This exercise calls for all the entries that follow to be set down exactly, without their images.

Records for the task —
__________
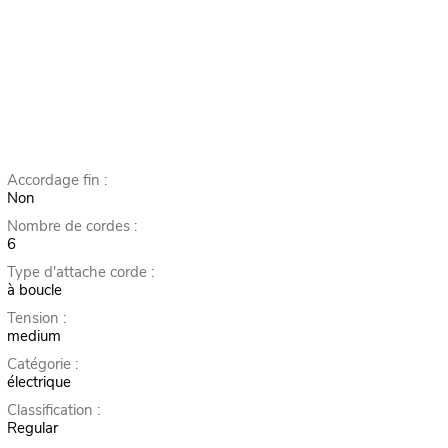
Accordage fin :
Non
Nombre de cordes :
6
Type d'attache corde :
à boucle
Tension :
medium
Catégorie :
électrique
Classification :
Regular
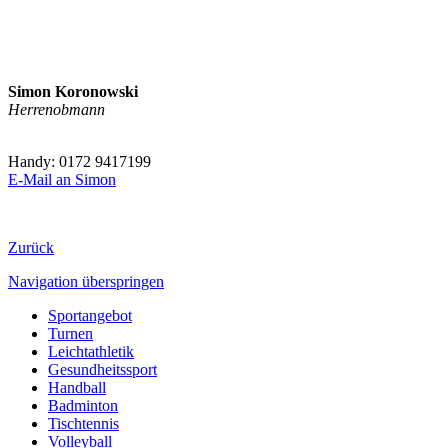
Simon Koronowski
Herrenobmann
Handy: 0172 9417199
E-Mail an Simon
Zurück
Navigation überspringen
Sportangebot
Turnen
Leichtathletik
Gesundheitssport
Handball
Badminton
Tischtennis
Volleyball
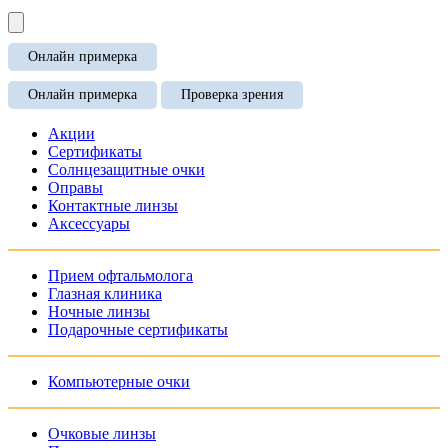
Онлайн примерка
Онлайн примерка
Проверка зрения
Акции
Сертификаты
Солнцезащитные очки
Оправы
Контактные линзы
Аксессуары
Прием офтальмолога
Глазная клиника
Ночные линзы
Подарочные сертификаты
Компьютерные очки
Очковые линзы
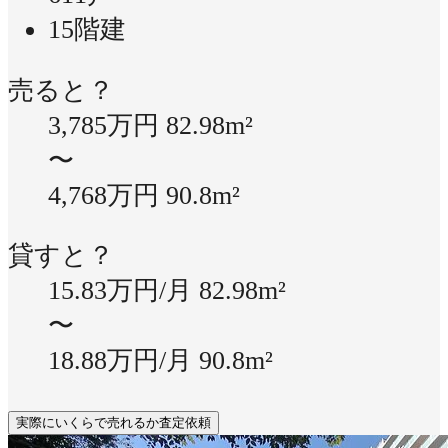
15階建
売ると？
3,785万円
82.98m²
〜
4,768万円
90.8m²
貸すと？
15.83万円/月
82.98m²
〜
18.88万円/月
90.8m²
実際にいくらで売れるか査定依頼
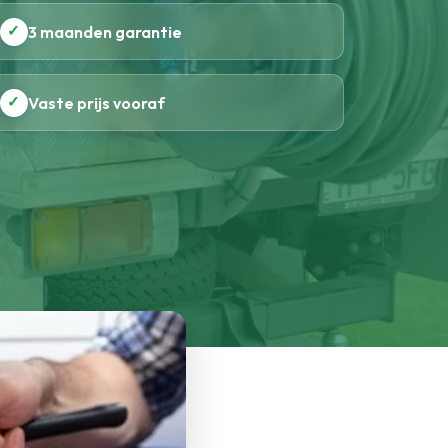
✓
3 maanden garantie
✓
Vaste prijs vooraf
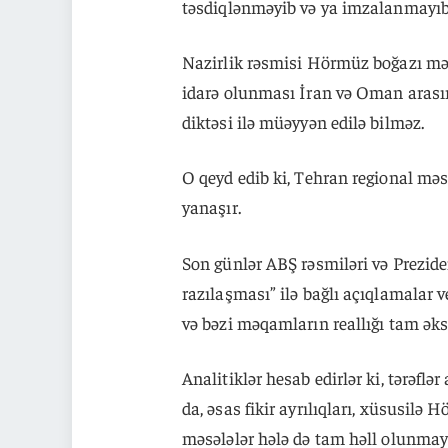
təsdiqlənməyib və ya imzalanmayıb
Nazirlik rəsmisi Hörmüz boğazı məsə
idarə olunması İran və Oman arasın
diktəsi ilə müəyyən edilə bilməz.
O qeyd edib ki, Tehran regional məsə
yanaşır.
Son günlər ABŞ rəsmiləri və Prezi
razılaşması” ilə bağlı açıqlamalar ve
və bəzi məqamların reallığı tam əks 
Analitiklər hesab edirlər ki, tərəf
da, əsas fikir ayrılıqları, xüsusilə
məsələlər hələ də tam həll olunmay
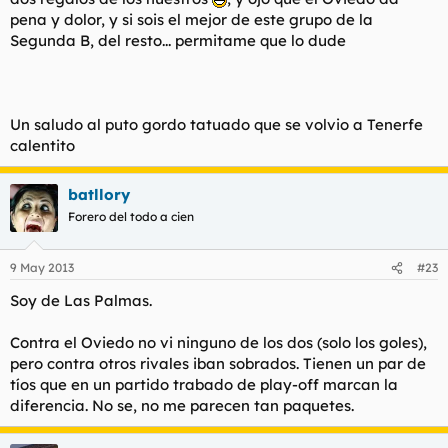
pena y dolor, y si sois el mejor de este grupo de la
Segunda B, del resto... permitame que lo dude
Un saludo al puto gordo tatuado que se volvio a Tenerfe
calentito
batllory
Forero del todo a cien
9 May 2013
#23
Soy de Las Palmas.
Contra el Oviedo no vi ninguno de los dos (solo los goles),
pero contra otros rivales iban sobrados. Tienen un par de
tíos que en un partido trabado de play-off marcan la
diferencia. No se, no me parecen tan paquetes.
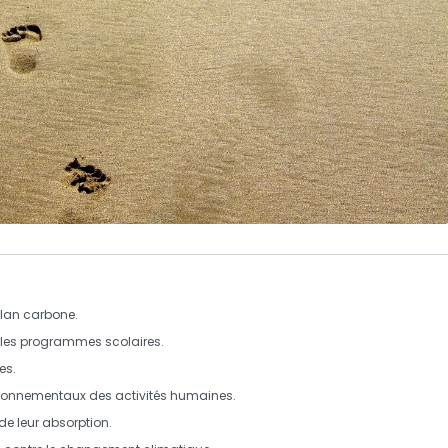
ilan carbone
.
les programmes scolaires.
es.
ironnementaux des activités humaines.
de leur absorption.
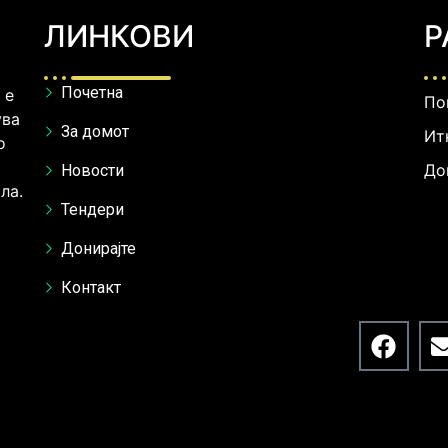
ЛИНКОВИ
Р
Почетна
 е
Пон
ува
За домот
Ит
о
До
Новости
ла.
Тендери
Донирајте
Контакт
F
a
c
e
b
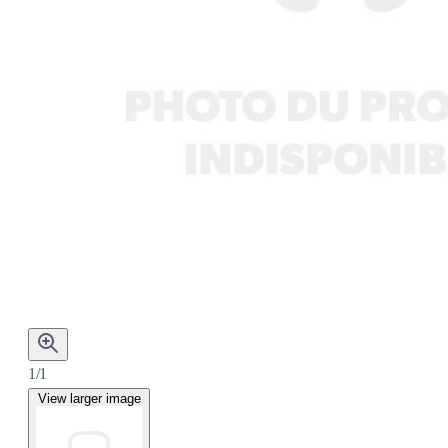
1/1
View larger image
__________
Solution for this problem —
Accordage fin :
Non
Nombre de cordes :
6
Type d'attache corde :
à boucle
Tension :
medium
Catégorie :
électrique
Classification :
Regular
Simon Koronowski
Herrenobmann
Handy: 0172 9417199
E-Mail an Simon
Zurück
Navigation überspringen
Sportangebot
Turnen
Leichtathletik
Gesundheitssport
Handball
Badminton
Tischtennis
Volleyball
Онлайн примерка
Онлайн примерка
Проверка зрения
Акции
Сертификаты
Солнцезащитные очки
Оправы
Контактные линзы
Аксессуары
Прием офтальмолога
Глазная клиника
Ночные линзы
Подарочные сертификаты
Компьютерные очки
Очковые линзы
15階建
売ると？
3,785万円
82.98m²
〜
4,768万円
90.8m²
貸すと？
15.83万円/月
82.98m²
〜
18.88万円/月
90.8m²
実際にいくらで売れるか査定依頼
✓
3 maanden garantie
✓
Vaste prijs vooraf
təsdiqlənməyib və ya imzalanmayıb
Nazirlik rəsmisi Hörmüz boğazı məsə
idarə olunması İran və Oman arasın
diktəsi ilə müəyyən edilə bilməz.
O qeyd edib ki, Tehran regional məsə
yanaşır.
Son günlər ABŞ rəsmiləri və Prezi
razılaşması” ilə bağlı açıqlamalar ve
və bəzi məqamların reallığı tam əks 
Analitiklər hesab edirlər ki, tərəf
da, əsas fikir ayrılıqları, xüsusilə
məsələlər hələ də tam həll olunmay
pena y dolor, y si sois el mejor de este grupo de la
Segunda B, del resto... permitame que lo dude
Un saludo al puto gordo tatuado que se volvio a Tenerfe
calentito
batllory
Forero del todo a cien
9 May 2013
#23
Soy de Las Palmas.
Contra el Oviedo no vi ninguno de los dos (solo los goles),
pero contra otros rivales iban sobrados. Tienen un par de
tíos que en un partido trabado de play-off marcan la
diferencia. No se, no me parecen tan paquetes.
ilan carbone
.
les programmes scolaires.
es.
ironnementaux des activités humaines.
de leur absorption.
ЛИНКОВИ
Р
Почетна
 е
Пон
ува
За домот
Ит
о
До
Новости
ла.
Тендери
Донирајте
Контакт
F
a
c
e
b
1/1
View larger image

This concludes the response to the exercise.